İMAM HATİP DERSLERİM
BAKARA SURESİ 1-5. AYETLER VE TEFSİRİ
Bakara Suresi;
1-
Mushaf’taki sırası 2, nüzul
sırası ise 87’dir.
2-
Adını
67-71. Ayetlerde anlatılan sığır kurban etme olayından
almaktadır.
3-
Ayet
sayısı 286 ayettir ve Abdullah ibn Mes’ûd’dan gelen
habere göre büyük bir kısmı hicretin ilk iki yılında olmak üzere
tamamı Medine’de nazil olmuştur.
الم
Elif – Lâm – Mîm
1-
İlk ayet 29 surenin başında bulunan huruf-i mukattaa’dır.
2-
Huruf-i Mukatta’lar Kur’ân da karşımıza 1-2-3-4 ve 5 harfli şekilde karşımıza çıkabilmektedir.
3-
Huruf-i Mukatta’nın tamamı 14 harften meydana gelir ve 13 farklı şekilde karşımıza çıkar.
4-
Huruf-i mukattaa’nın ne olduğu hususunda çeşitli rivayetler olup genel mahiyette Allah
ile Peygamber arasındaki gizli mesajlaşmalardır diyebiliriz.
ذٰلِكَ الْكِتَابُ لَا رَيْبَ فٖيهِ
هُدًى لِلْمُتَّقٖينَ
Bu kendisinden şüphe
olunmayan kitaptır. Allah’a karşı gelmekten sakınanlar için yol göstericidir.
1-
“el Kitap” kelimesi sözlükte “yazılı şey, yazı, mektup, mesaj, not, vesika ve akit gibi” manalara gelmektedir. Kur’ân-ı
Kerim de ise sözlük anlamı dışında toplam 245 yerde Kur’ân, Tevrat ve Levh-i Mahfuz anlamlarında kullanılmıştır.

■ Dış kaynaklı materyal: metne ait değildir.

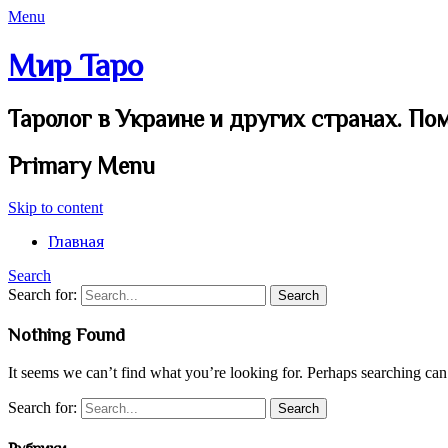
Menu
Мир Таро
Таролог в Украине и других странах. По
Primary Menu
Skip to content
Главная
Search
Search for:
Nothing Found
It seems we can’t find what you’re looking for. Perhaps searching can
Search for:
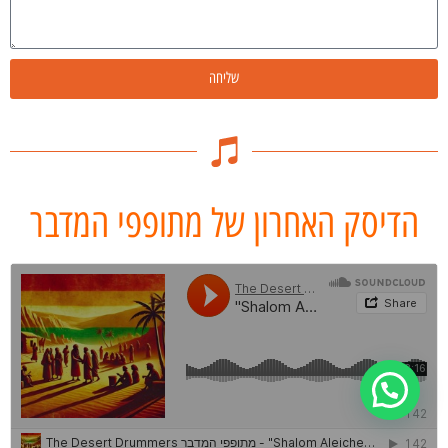
שליחה
הדיסק האחרון של מתופפי המדבר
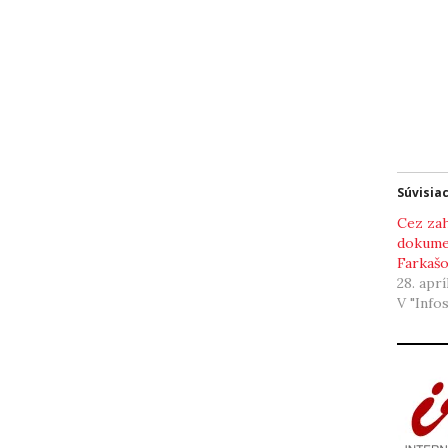
Súvisia
Cez za
dokume
Farkašo
28. aprí
V "Info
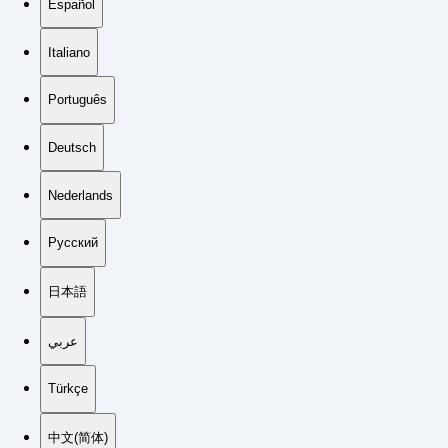
Español
Italiano
Português
Deutsch
Nederlands
Русский
日本語
عربي
Türkçe
中文(简体)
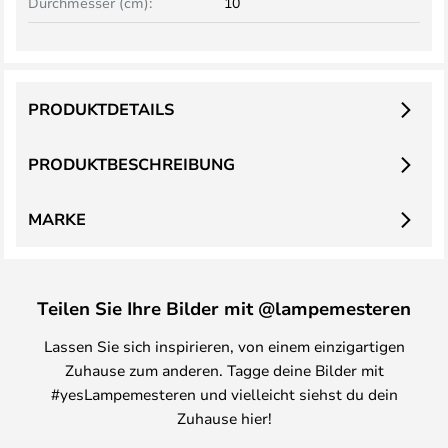
Durchmesser (cm):
10
PRODUKTDETAILS
PRODUKTBESCHREIBUNG
MARKE
Teilen Sie Ihre Bilder mit @lampemesteren
Lassen Sie sich inspirieren, von einem einzigartigen
Zuhause zum anderen. Tagge deine Bilder mit
#yesLampemesteren und vielleicht siehst du dein
Zuhause hier!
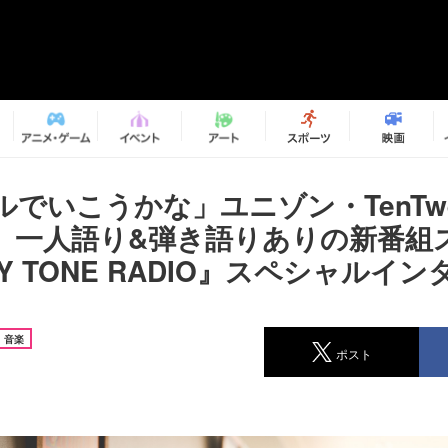
でいこうかな」ユニゾン・TenTwe
、一人語り&弾き語りありの新番組
PSY TONE RADIO』スペシャルイ
音楽
ポスト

Ayrıca bu kelime, Kur’ân’ın diğer
isimlerinden olup burada da Kur’ân manasında kullanılmıştır.
2-
Bu ayette dikkati çeken başka bir hususta
şudur; Allah, Bakara Suresinin nüzul zamanını dikkate
aldığımızda tamamlanmamış metnine kitap diye hitap etmiştir. Zemahşeri bunun sebebini şöyle
açıklamaktadır; Allah tamamını indirmeyi vaat etmesi sebebiyle henüz
tamamlanmamış vahyi için bu ifadeyi kullanmıştır.
3-
Ayette geçen “لَا
رَيْبَ فٖيهِ” ifadesi hem söz konusu vahyin
Allah’tan geldiği hususunda hem de takva sahibi kimseler için rehber olduğu
hususunda muhtemel şüpheleri ortadan kaldırmıştır.
4-
Ayette geçen takva sahipleri ise nefsini günaha götüren şeylerden koruyan ve Allah’ın emir ve
yasaklarına karşı gelmekten sakınan manasına gelmektedir. Bu kimseler Kur’ân’ı hayatında düstur edinirler.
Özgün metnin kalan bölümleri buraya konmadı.